Check Adobe Reader for linux also, it has an option to save pdf files to txt, which can then be used in OpenOffice to convert to doc or html.


#4

ok thanxxx...... cool......


#5

ok just tried it but was unable to do so and can you plz tell me where do u keep the file in th first place to convert???? i mean should i keep it in root or on my dekstop or sum place else cause i m reciving the followiong error: Couldn't open file 'Book1.pdf'


#6

adobe has an online tool for what u want

http://www.adobe.com/products/acrobat/access_onlinetools.html


#7

yeah i did send them the pdf files four days ago so far no reply.......


#8

[quote=", post:, topic:"]

ok just tried it but was unable to do so and can you plz tell me where do u keep the file in th first place to convert??? i mean should i keep it in root or on my dekstop or sum place else cause i m reciving the followiong error: Couldn’t open file ‘Book1.pdf’
[/quote]

Use absolute path to the file, eg.

/home/your-username/e-book1.pdf

#9

ok its works but it convert apostrophes into [ ’ ] and thats not gud is it......


#10

[quote=", post:, topic:"]

ok its works but it convert apostrophes into [ ’ ] and thats not gud is it…
[/quote]

There are many ways to fix this. The simplest is to use “Find and Replace” or “Replace all” options in text editors. Another is to use Grep or Perl to fix the file. For example, if you use the following command in terminal, perl should fix all the html files in current directory (Make sure you are in the directory where the .html files are saved). There is a chance that this might not work, as the characters to search are “special” characters.

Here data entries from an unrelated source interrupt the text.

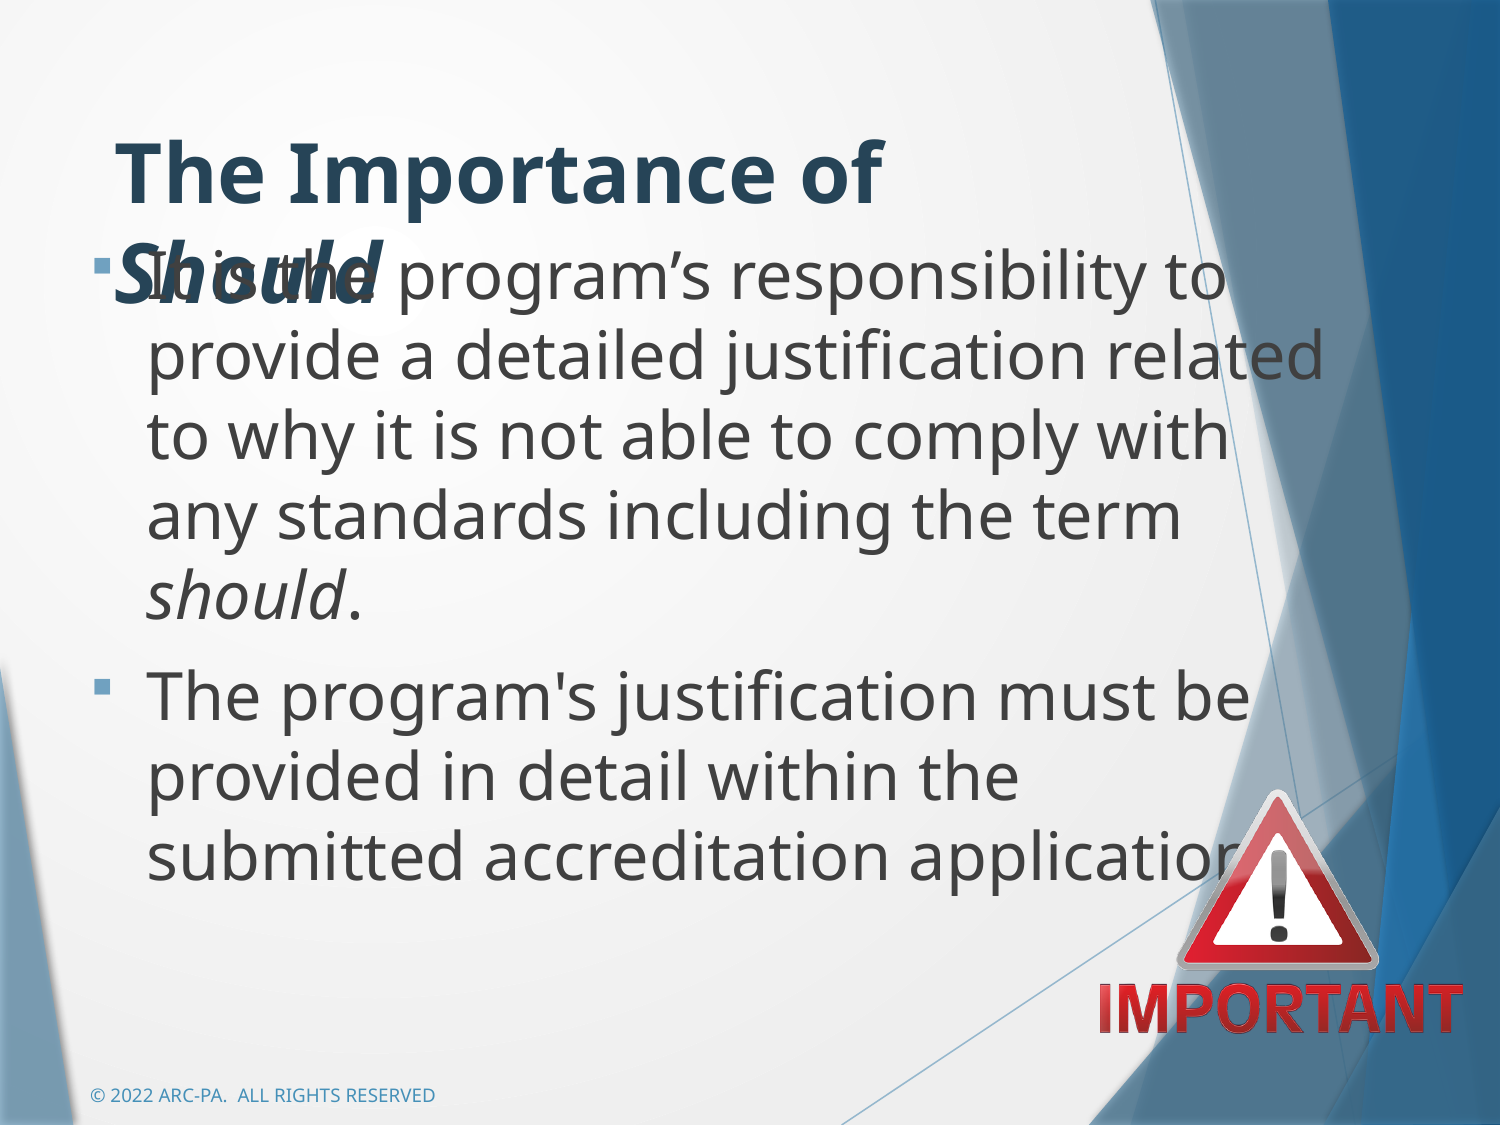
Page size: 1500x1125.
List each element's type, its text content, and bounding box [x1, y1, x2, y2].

title The Importance of Should [99, 112, 1142, 224]
picture [1099, 788, 1464, 1034]
list It is the program’s responsibility to provide a detailed justification related to why it is not able to comply with any standards including the term should. The program's justification must be provided in detail within the submitted accreditation application. [75, 224, 1369, 939]
footer © 2022 ARC-PA. All rights reserved [75, 1065, 834, 1125]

/usr/bin/perl -p -i -e “s/’/’/g” *.html

#11

[quote=", post:, topic:"]

ok its works but it convert apostrophes into [ ’ ] and thats not gud is it…
[/quote]

I guess the encoding is set to iso-8859-1 or any other variant of the western character set. Try setting the encoding to utf-8. Try any of the following:

1. View -> Character Encoding -> Unicode (UTF-8) in Firefox

2. If there’s a meta tag that defines the content-type and charset in the html file, replace the content-type meta header to

3. Use notepad2 to change encoding of the html file to utf-8. Try iconv on linux. (iconv -f ISO-8859-1 -t UTF-8 *.html – I’m not sure if it will work with *.html though.) Try this in a .sh file otherwise:

#!/bin/bash

for htmlFile in *.html

do

iconv -f iso8859-1 -t utf-8 “$htmlFile”

done


#12

ok ill try it..... but asad's answer is very complicated...... i understand the bit about charecter set encoding bieng different but the convertion bit is gibbirish to me.... i m a linux virgin......


#13

[quote=", post:, topic:"]

ok ill try it… but asad’s answer is very complicated… i understand the bit about charecter set encoding bieng different but the convertion bit is gibbirish to me… i m a linux virgin…
[/quote]

Ok, before trying out anything else, try #1. If it works, move ahead to do the conversion. Or if it’s just a single character that’s causing you the trouble, then replace it as Asad Ahmed suggested. Though, it will be more beneficial to know about character set conversion for future.


#14

nop my encodin charecter is set to UTF-8. and i looked up the torrents and download the lit version so its cool for now but thanxx for your help...

hey is there linux replacement for microsoft reader with text to speech.... i search the repository with 'text to speech' and it came up with dis-ability tools.....


#15

"Espeak" should be already installed in Ubuntu, It is a very nice tool that can convert whole files to wav files as well. Type "espeak --help" for its supported commands. Or try Festival : https://help.ubuntu.com/community/TextToSpeech

Then there is "speex" in Synaptic Package manager and a few others as well. Search for "speech" in it.

You can check Click too: http://clickspeak.clcworld.net/